President Obama’s latest comments on the Keystone XL oil pipeline -- including an attempt to downplay the number of jobs it would create -- are re-igniting concerns that the administration may not approve the project.
The proposed Canada-to-Texas pipeline has been one of the most divisive political issues of the past four years, essentially pitting Republicans and other pro-business groups including unions against environmentalists and their Democratic allies.
The president, in an interview Saturday with the New York Times, repeated his position that the administration’s decision will be “based on whether or not this is going to significantly contribute to carbon in our atmosphere.”
However, he also took a swipe at what he described as the Republicans’ argument that Keystone would be a “big jobs generator.”
“There is no evidence that that's true,” Obama said, arguing the best estimate is 2,000 initial construction jobs followed by no more than an additional 100 jobs. The newspaper's transcript of the interview showed Obama chuckling as he made the point.
“That is a blip relative to the need,” he said.
His estimate is significantly lower than his own State Department’s projection of 42,000 constructions jobs and way smaller than the 118,935 that project developer TransCanada expects.
Regardless of the accuracy of the numbers, the comments only fueled concern that the administration is viewing the pipeline with increasing skepticism, after sidelining the decision during the presidential election year.
Republicans blasted Obama on Monday for his comments and for apparently chuckling while discussing the controversial issue while at his own jobs rally Wednesday.
“A president disparaging private-sector jobs while backstage at a jobs rally is beyond belief,” Michigan Republican Rep. Fred Upton, chairman of the House Energy and Commerce Committee, told FoxNews.com. “In this economy, any source of private job creation should be welcomed with open arms. After nearly five years … there is no reason to delay these jobs another day. Republicans, Democrats, leading unions, and job creators all agree, it’s time to start building.”
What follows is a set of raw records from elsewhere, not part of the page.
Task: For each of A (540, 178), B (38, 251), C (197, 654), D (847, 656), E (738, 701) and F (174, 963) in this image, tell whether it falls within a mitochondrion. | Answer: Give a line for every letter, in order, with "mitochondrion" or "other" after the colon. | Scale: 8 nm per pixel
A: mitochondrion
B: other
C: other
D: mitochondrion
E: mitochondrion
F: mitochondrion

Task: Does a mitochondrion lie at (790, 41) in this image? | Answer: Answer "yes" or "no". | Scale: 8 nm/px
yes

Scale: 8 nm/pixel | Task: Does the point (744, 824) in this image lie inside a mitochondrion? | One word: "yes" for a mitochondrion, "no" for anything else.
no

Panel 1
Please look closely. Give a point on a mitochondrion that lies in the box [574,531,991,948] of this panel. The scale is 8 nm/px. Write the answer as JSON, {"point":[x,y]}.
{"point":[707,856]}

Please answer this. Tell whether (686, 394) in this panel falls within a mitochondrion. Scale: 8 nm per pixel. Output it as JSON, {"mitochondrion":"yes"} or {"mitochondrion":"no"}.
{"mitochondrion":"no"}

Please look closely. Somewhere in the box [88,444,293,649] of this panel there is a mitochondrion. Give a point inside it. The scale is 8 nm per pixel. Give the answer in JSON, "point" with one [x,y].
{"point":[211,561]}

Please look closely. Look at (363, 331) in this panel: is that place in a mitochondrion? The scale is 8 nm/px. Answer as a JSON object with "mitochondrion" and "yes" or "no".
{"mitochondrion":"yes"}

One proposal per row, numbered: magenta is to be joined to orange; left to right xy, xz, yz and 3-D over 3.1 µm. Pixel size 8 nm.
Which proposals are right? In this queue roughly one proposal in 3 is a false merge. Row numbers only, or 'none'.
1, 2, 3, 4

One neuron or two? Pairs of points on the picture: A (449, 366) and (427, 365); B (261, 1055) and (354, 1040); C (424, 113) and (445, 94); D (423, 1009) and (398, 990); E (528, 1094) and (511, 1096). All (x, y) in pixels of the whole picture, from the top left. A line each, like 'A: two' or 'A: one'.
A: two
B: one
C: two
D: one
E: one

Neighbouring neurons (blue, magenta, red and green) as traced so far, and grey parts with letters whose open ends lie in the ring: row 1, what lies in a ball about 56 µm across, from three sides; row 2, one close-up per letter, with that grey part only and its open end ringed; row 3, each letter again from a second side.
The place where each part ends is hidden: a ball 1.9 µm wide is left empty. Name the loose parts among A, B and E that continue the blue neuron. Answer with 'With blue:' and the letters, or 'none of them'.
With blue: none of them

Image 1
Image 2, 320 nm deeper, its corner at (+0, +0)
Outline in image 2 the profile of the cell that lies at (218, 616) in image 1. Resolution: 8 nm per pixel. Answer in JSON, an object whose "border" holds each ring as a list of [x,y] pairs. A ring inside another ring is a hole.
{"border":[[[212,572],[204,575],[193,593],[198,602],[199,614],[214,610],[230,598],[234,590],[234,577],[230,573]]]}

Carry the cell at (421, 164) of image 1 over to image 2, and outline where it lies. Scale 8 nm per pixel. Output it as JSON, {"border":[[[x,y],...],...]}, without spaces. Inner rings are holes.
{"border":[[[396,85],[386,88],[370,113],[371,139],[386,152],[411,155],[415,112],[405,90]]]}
The Republican National Committee said in a statement Monday: “President Obama joked about the potential job creating power of the Keystone XL pipeline. With our economy lagging, the president should be jumping at any opportunity to create jobs instead of bending to the will of special (interests) at the expense of out of work Americans.”
U.S. Chamber of Commerce spokesman Matt Letourneau told FoxNews.com the president’s comments indeed raised concerns but that the group “was not terribly surprised.”
“The president has had ample opportunity to approve this, and he has repeatedly found ways not to,” Letourneau said.
The White House did not respond to a question about where the president got his estimate -- after Obama challenged reporters in the interview to confirm the jobs projections.
Letourneau pointed to a 2011 Cornell University study with similar numbers, while adding the president “should probably stick with his own administration’s numbers.”
He also argued the non-controversial southern leg of the pipeline has already created 4,000 jobs.
The 1,179-mile-long pipeline is expected to transport as much as 830,000 barrels of crude oil daily from the Canadian oil sands (which will result in much of the additional carbon output) and the Bakken shale formation in North Dakota and Montana to refineries on the U.S. Gulf Coast.
Supporters say the estimated $5.3 billion project also will lower the price of gasoline and reduce the country’s dependency on foreign oil.
However, the president also downplayed those expectations, beyond the “potential benefit” of bolstering our energy-relations with a “reliable ally to the north.”
“That oil is going to be sold on the world oil markets, so it does not bring down gas prices here in the United States,” Obama told The Times. “In fact, it might actually cause some gas prices in the Midwest to go up where currently they can't ship some of that oil to world markets.”
The final decision will be made by Secretary of State John Kerry and is not expected until the end of the year or early 2014.
Kerry will base the decision on a second and final State Department environmental report scheduled for a fall 2013 release and a so-called “national interest” report.
The second one, which is expected to be complete in late 2013, is being compiled by eight federal agencies and focuses on such issues as Keystone’s potential impact on transportation and the overall U.S. economy.
Letourneau said Obama in his major climate change speech last month also hinted at another possible layer of review.
Upton has repeatedly argued that Keystone has already been subject to 15,500 pages of environmental study and that the time is now to approve the project.
“After more than four years of regulatory delay, the administration has run out of excuses,” he said several weeks ago.